**To-do item**
Repeat every line that appears below, with nothing altered.

**Provided records**
★ ★ ★ ★ ★

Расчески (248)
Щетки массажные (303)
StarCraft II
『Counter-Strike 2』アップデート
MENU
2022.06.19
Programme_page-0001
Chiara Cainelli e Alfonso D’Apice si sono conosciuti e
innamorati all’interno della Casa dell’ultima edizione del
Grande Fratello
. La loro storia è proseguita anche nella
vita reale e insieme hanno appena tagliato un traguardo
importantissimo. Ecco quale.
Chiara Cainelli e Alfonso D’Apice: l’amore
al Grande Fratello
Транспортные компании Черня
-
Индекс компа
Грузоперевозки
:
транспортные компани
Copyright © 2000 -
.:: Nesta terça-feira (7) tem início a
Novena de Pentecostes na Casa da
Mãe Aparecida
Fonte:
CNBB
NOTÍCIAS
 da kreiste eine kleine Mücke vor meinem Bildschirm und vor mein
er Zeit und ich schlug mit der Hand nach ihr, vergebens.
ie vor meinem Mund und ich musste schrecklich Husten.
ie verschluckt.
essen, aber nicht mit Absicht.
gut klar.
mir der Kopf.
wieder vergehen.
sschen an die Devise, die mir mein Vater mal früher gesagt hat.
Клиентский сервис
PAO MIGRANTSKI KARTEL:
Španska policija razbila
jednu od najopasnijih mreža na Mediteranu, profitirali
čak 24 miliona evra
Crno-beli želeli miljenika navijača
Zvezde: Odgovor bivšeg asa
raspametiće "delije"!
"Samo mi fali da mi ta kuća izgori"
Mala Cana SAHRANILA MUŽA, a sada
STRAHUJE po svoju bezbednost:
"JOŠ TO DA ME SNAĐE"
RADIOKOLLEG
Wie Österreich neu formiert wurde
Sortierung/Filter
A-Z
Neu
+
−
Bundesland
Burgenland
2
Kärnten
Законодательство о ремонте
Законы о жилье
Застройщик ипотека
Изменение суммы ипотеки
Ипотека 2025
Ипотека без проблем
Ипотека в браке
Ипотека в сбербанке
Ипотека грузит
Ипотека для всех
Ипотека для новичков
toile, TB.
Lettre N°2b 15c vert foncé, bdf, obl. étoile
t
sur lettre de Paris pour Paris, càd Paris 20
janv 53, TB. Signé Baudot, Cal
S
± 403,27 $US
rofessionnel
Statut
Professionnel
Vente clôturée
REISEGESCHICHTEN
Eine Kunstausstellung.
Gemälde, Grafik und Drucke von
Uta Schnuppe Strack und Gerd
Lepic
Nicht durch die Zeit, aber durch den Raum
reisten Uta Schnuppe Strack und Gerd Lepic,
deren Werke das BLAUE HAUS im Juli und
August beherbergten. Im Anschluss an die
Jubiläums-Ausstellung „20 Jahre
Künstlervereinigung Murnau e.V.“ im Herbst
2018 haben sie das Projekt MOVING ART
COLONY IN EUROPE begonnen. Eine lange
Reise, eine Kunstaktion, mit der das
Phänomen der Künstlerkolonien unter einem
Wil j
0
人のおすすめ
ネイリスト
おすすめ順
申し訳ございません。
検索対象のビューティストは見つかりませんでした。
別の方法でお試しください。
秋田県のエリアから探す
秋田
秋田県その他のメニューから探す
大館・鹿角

★ ★ ★ ★ ★

**Reply to the task**
Расчески (248)
Щетки массажные (303)
StarCraft II
『Counter-Strike 2』アップデート
MENU
2022.06.19
Programme_page-0001
Chiara Cainelli e Alfonso D’Apice si sono conosciuti e
innamorati all’interno della Casa dell’ultima edizione del
Grande Fratello
. La loro storia è proseguita anche nella
vita reale e insieme hanno appena tagliato un traguardo
importantissimo. Ecco quale.
Chiara Cainelli e Alfonso D’Apice: l’amore
al Grande Fratello
Транспортные компании Черня
-
Индекс компа
Грузоперевозки
:
транспортные компани
Copyright © 2000 -
.:: Nesta terça-feira (7) tem início a
Novena de Pentecostes na Casa da
Mãe Aparecida
Fonte:
CNBB
NOTÍCIAS
 da kreiste eine kleine Mücke vor meinem Bildschirm und vor mein
er Zeit und ich schlug mit der Hand nach ihr, vergebens.
ie vor meinem Mund und ich musste schrecklich Husten.
ie verschluckt.
essen, aber nicht mit Absicht.
gut klar.
mir der Kopf.
wieder vergehen.
sschen an die Devise, die mir mein Vater mal früher gesagt hat.
Клиентский сервис
PAO MIGRANTSKI KARTEL:
Španska policija razbila
jednu od najopasnijih mreža na Mediteranu, profitirali
čak 24 miliona evra
Crno-beli želeli miljenika navijača
Zvezde: Odgovor bivšeg asa
raspametiće "delije"!
"Samo mi fali da mi ta kuća izgori"
Mala Cana SAHRANILA MUŽA, a sada
STRAHUJE po svoju bezbednost:
"JOŠ TO DA ME SNAĐE"
RADIOKOLLEG
Wie Österreich neu formiert wurde
Sortierung/Filter
A-Z
Neu
+
−
Bundesland
Burgenland
2
Kärnten
Законодательство о ремонте
Законы о жилье
Застройщик ипотека
Изменение суммы ипотеки
Ипотека 2025
Ипотека без проблем
Ипотека в браке
Ипотека в сбербанке
Ипотека грузит
Ипотека для всех
Ипотека для новичков
toile, TB.
Lettre N°2b 15c vert foncé, bdf, obl. étoile
t
sur lettre de Paris pour Paris, càd Paris 20
janv 53, TB. Signé Baudot, Cal
S
± 403,27 $US
rofessionnel
Statut
Professionnel
Vente clôturée
REISEGESCHICHTEN
Eine Kunstausstellung.
Gemälde, Grafik und Drucke von
Uta Schnuppe Strack und Gerd
Lepic
Nicht durch die Zeit, aber durch den Raum
reisten Uta Schnuppe Strack und Gerd Lepic,
deren Werke das BLAUE HAUS im Juli und
August beherbergten. Im Anschluss an die
Jubiläums-Ausstellung „20 Jahre
Künstlervereinigung Murnau e.V.“ im Herbst
2018 haben sie das Projekt MOVING ART
COLONY IN EUROPE begonnen. Eine lange
Reise, eine Kunstaktion, mit der das
Phänomen der Künstlerkolonien unter einem
Wil j
0
人のおすすめ
ネイリスト
おすすめ順
申し訳ございません。
検索対象のビューティストは見つかりませんでした。
別の方法でお試しください。
秋田県のエリアから探す
秋田
秋田県その他のメニューから探す
大館・鹿角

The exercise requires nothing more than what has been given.